--- begin ENTRIES PROVIDED ---

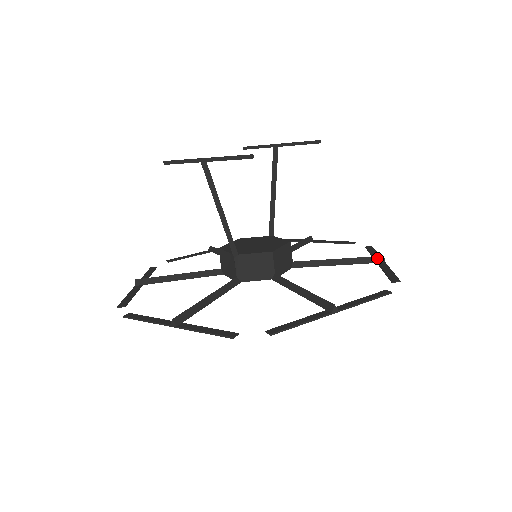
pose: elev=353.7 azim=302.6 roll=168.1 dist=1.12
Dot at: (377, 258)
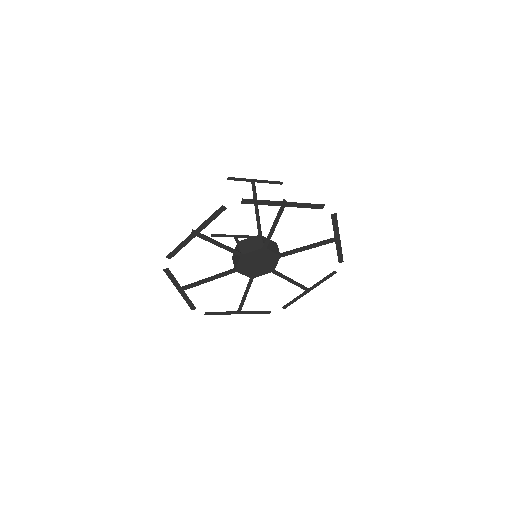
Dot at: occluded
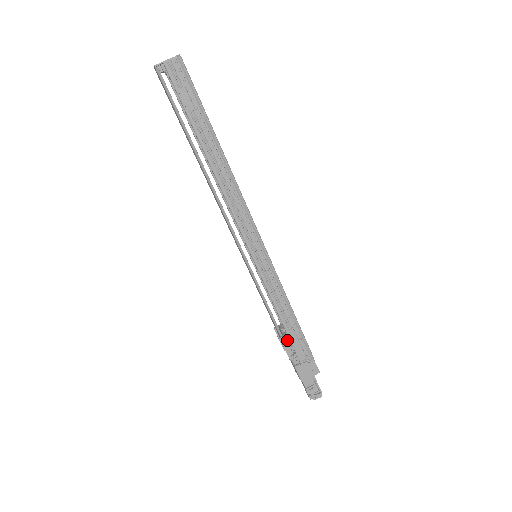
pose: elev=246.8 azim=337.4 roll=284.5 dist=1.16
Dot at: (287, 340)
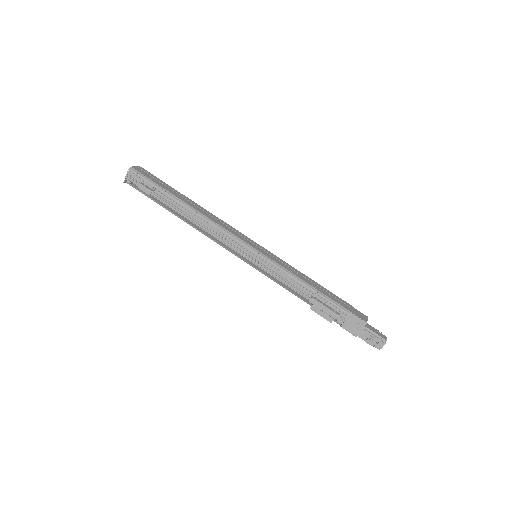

--- end ENTRIES PROVIDED ---

* **WORK INSTRUCTIONS**
Set out the lines above as a numbered list, skipping blank lines and omitting the pictures.

* **RESPONSE**
1. pose: elev=353.7 azim=302.6 roll=168.1 dist=1.12
2. Dot at: (377, 258)
3. Dot at: occluded
4. pose: elev=246.8 azim=337.4 roll=284.5 dist=1.16
5. Dot at: (287, 340)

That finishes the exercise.